• **Required work**
Every line in the entries that holds "step" should be identified and copied.

Excerpts from a dataset:
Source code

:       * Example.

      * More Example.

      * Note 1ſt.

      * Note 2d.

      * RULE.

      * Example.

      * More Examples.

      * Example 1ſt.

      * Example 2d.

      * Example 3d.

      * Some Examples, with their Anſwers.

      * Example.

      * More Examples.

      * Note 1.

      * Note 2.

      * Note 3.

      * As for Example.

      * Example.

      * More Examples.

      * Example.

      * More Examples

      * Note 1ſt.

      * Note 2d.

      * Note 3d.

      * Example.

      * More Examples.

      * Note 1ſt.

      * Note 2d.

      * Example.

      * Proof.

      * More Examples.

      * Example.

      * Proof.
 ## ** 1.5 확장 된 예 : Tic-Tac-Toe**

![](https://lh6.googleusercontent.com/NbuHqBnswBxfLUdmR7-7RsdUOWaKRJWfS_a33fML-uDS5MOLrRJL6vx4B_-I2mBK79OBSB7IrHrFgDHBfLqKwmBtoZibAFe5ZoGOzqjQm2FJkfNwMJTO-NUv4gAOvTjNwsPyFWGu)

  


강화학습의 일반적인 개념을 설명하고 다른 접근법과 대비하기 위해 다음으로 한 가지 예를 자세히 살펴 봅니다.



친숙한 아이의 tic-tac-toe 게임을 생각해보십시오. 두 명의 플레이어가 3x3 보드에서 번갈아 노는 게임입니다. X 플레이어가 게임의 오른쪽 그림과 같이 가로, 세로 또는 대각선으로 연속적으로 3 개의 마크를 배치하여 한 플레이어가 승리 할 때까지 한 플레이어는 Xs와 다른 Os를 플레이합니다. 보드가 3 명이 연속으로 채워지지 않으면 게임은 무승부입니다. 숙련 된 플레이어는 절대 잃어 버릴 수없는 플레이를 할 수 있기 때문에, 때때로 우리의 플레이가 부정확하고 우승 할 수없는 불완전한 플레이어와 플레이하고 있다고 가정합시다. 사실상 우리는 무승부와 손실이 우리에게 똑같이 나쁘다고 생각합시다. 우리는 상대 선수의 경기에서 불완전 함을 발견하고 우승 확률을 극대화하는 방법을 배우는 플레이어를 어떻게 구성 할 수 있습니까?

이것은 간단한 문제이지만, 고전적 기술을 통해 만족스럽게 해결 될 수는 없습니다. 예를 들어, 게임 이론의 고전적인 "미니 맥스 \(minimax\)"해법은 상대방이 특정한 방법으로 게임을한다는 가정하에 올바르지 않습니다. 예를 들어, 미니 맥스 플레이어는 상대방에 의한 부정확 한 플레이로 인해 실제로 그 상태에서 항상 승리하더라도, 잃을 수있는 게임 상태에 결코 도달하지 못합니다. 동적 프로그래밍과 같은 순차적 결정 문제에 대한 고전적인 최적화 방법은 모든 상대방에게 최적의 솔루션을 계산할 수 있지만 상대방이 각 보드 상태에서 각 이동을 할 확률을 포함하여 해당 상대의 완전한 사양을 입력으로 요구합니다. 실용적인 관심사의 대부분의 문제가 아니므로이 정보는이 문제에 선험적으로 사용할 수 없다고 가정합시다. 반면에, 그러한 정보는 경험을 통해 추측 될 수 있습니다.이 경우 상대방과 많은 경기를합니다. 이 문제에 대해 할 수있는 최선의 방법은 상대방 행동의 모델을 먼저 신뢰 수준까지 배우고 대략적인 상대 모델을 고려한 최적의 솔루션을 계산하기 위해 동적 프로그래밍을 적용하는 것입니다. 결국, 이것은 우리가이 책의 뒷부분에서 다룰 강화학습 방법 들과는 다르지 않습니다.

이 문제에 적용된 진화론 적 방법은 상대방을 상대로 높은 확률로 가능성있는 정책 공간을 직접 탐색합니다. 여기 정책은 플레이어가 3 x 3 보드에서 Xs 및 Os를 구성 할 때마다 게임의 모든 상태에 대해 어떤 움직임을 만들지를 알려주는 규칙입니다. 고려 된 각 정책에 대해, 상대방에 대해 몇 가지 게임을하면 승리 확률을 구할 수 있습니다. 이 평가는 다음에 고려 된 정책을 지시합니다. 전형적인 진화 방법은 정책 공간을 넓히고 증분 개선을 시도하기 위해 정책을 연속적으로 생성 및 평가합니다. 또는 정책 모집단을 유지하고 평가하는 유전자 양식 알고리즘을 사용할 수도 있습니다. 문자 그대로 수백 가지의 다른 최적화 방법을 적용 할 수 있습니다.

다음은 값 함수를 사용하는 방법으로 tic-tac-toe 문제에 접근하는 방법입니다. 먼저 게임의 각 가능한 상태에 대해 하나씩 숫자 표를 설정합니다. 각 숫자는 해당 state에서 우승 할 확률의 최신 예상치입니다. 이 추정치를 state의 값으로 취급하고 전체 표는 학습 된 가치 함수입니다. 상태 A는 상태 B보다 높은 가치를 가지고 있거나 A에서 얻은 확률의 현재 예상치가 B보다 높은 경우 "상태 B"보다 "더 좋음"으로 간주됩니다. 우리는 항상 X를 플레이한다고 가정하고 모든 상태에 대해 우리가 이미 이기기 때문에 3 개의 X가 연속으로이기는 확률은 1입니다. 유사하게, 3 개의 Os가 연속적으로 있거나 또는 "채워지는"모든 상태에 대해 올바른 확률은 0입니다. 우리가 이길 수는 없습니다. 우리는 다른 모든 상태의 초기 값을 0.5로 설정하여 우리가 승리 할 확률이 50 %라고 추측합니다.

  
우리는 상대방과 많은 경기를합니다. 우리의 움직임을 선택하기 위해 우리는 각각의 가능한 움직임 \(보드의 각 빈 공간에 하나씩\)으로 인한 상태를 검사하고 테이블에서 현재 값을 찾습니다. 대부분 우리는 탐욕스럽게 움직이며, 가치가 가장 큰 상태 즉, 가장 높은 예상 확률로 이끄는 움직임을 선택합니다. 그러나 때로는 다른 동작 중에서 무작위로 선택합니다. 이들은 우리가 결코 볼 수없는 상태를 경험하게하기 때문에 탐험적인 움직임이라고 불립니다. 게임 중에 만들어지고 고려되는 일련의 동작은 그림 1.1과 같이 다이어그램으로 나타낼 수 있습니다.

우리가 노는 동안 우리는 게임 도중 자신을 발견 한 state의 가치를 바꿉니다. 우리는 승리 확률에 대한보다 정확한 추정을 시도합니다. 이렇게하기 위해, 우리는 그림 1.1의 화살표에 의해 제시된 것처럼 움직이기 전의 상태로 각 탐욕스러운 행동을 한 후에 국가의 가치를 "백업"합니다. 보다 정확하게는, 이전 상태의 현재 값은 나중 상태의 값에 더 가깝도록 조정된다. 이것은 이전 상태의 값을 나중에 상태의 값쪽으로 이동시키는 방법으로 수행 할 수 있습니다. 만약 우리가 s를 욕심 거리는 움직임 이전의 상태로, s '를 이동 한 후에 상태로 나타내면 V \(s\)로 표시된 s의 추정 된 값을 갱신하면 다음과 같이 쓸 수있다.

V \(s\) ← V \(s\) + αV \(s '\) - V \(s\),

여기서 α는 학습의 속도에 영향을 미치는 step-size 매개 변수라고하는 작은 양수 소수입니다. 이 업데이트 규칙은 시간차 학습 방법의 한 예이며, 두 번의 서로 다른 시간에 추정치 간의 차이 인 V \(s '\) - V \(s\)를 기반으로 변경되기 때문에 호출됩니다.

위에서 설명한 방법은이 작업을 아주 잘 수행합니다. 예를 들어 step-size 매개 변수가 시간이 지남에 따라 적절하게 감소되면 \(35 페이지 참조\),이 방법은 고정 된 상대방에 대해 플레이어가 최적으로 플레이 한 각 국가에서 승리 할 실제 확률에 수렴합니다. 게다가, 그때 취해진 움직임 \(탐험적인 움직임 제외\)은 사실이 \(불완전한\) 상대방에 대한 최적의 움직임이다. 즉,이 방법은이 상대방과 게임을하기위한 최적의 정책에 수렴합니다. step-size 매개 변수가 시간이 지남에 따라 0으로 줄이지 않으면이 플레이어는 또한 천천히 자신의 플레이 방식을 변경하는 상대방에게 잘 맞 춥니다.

• **Output of the task**
여기서 α는 학습의 속도에 영향을 미치는 step-size 매개 변수라고하는 작은 양수 소수입니다. 이 업데이트 규칙은 시간차 학습 방법의 한 예이며, 두 번의 서로 다른 시간에 추정치 간의 차이 인 V \(s '\) - V \(s\)를 기반으로 변경되기 때문에 호출됩니다.
위에서 설명한 방법은이 작업을 아주 잘 수행합니다. 예를 들어 step-size 매개 변수가 시간이 지남에 따라 적절하게 감소되면 \(35 페이지 참조\),이 방법은 고정 된 상대방에 대해 플레이어가 최적으로 플레이 한 각 국가에서 승리 할 실제 확률에 수렴합니다. 게다가, 그때 취해진 움직임 \(탐험적인 움직임 제외\)은 사실이 \(불완전한\) 상대방에 대한 최적의 움직임이다. 즉,이 방법은이 상대방과 게임을하기위한 최적의 정책에 수렴합니다. step-size 매개 변수가 시간이 지남에 따라 0으로 줄이지 않으면이 플레이어는 또한 천천히 자신의 플레이 방식을 변경하는 상대방에게 잘 맞 춥니다.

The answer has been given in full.